Supplied passage:
"""
Some other returnees broke into a restricted area of the airport as they attempted to recover passports and personal belongings, as the staff closed the door of the plane before the man could scale the steps back into the cabin.
People were frustrated as they found themselves back where they started weeks ago to seek a better life in the United States.
Hundreds of people tried to cross Mexico on foot this month in caravans but were blocked by the Mexican authorities.
Around 40,000 migrants are also stranded in southern Mexico. Those who crossed the border are now stranded in the city of Tapachula. which rights activists describe as a dead end for people who are waiting to get permission to continue their journey into the US.
The city of 350,000 face overcrowding, inadequate healthcare and the risk of coronavirus infection, medical aid group Doctors Without Borders (MSF) said last week.

  • Vice President Kamala Harris has condemned the US treatment of Haitian migrants at the southern border after images circulated of American border patrol agents on horseback using whips on migrants seeking asylum.

‘What I saw depicted, those individuals on horseback treating human beings the way they were was horrible,’ Harris told reporters on Tuesday at an event at the White House.
‘I fully support what is happening right now, which is a thorough investigation into what is going on there. But human beings should never be treated that way, and I’m deeply troubled about it,’ she said.
"""
Records:
"""
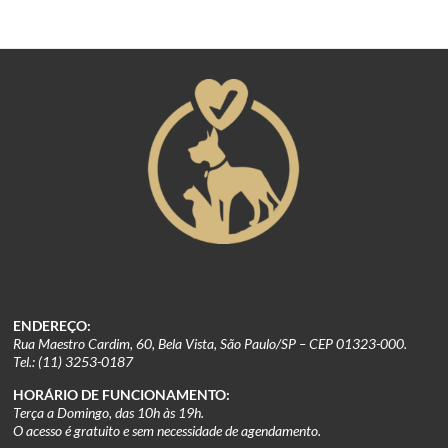
ENDEREÇO:
Rua Maestro Cardim, 60, Bela Vista, São Paulo/SP – CEP 01323-000.
Tel.: (11) 3253-0187
HORÁRIO DE FUNCIONAMENTO:
Terça a Domingo, das 10h às 19h.
O acesso é gratuito e sem necessidade de agendamento.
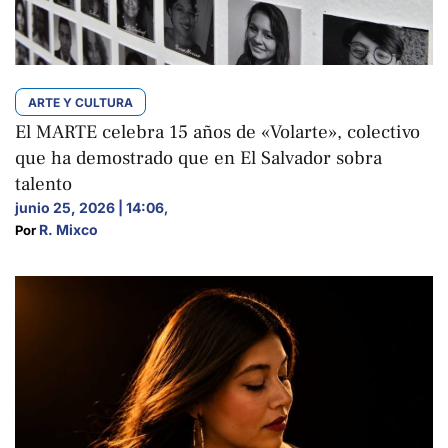
ARTE Y CULTURA
El MARTE celebra 15 años de «Volarte», colectivo
que ha demostrado que en El Salvador sobra
talento
junio 25, 2026 | 14:06
,
R. Mixco
Por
"""
Tasks for this exercise:
(a) According to the migrant passage, what problems does Doctors Without Borders say the city of Tapachula faces? List them all.
(b) Write the next part of the migrant passage, starting after Harris's final quoted remark.
These lines have nothing to do with the migrant passage.

Per-task outputs:
(a) Overcrowding, inadequate healthcare, and the risk of coronavirus infection.

(b)
Earlier in the day, the Department of Homeland Security (DHS) announced it was investigating the treatment of Haitian migrants by Customs and Border Patrol agents after video and images surfaced of the agents on horseback chasing down migrants at the southern border.
DHS said a full probe would help ‘define the appropriate disciplinary actions to be taken’.
‘DHS does not tolerate the abuse of migrants in our custody and we take these allegations very seriously,’ the department said in a statement on Twitter. ‘We are committed to processing migrants in a safe, orderly, and humane way. We can and must do this in a way that ensures the safety and dignity of migrants.’
Harris expressed sympathy for the plight of Haitians, who are held by US authorities in squalid conditions, in the wake of multiple natural disasters and the assassination of their president.
‘I mean, talk about a country that has just experienced so much tragedy,’ Harris said. ‘And we really have to do a lot more to recognise that, as a member of the western hemisphere, we’ve got to support some very basic needs that the people of Haiti have to get back-up and to do what folks naturally want to do, be them from Haiti or in the countries in Central America. People want to stay home. They don’t want to leave home. But they leave when they can not satisfy their basic needs.’
Meanwhile, Harris’s boss, President Joe Biden, is ramping up deportation flights to forcibly expel Haitian migrants in South Texas.
The US Department of Homeland Security said in a statement on Saturday that it plans to secure additional transportation to ‘accelerate the pace and increase the capacity of removal flights’ to Haiti, following a surge of undocumented migrants crossing the southern border that has overwhelmed the authorities.
Authorities are also reportedly planning to fly some of the migrants to other parts of the border that are not experiencing a surge like Del Rio’s.
The new surge of migrants in the southern border represents yet another test of President Joe Biden’s widely-criticised immigration policy.
The Biden administration is implementing a strategy to ramp up deportation flights to forcibly expel migrants in South Texas.
Biden had repeatedly promised on the campaign trail to overturn the harshest aspects of Donald Trump’s anti-immigration agenda.
The scene of dense crowds, sleeping on dirt in scorching heat and with little access to food and clear water, drew condemnations from local officials.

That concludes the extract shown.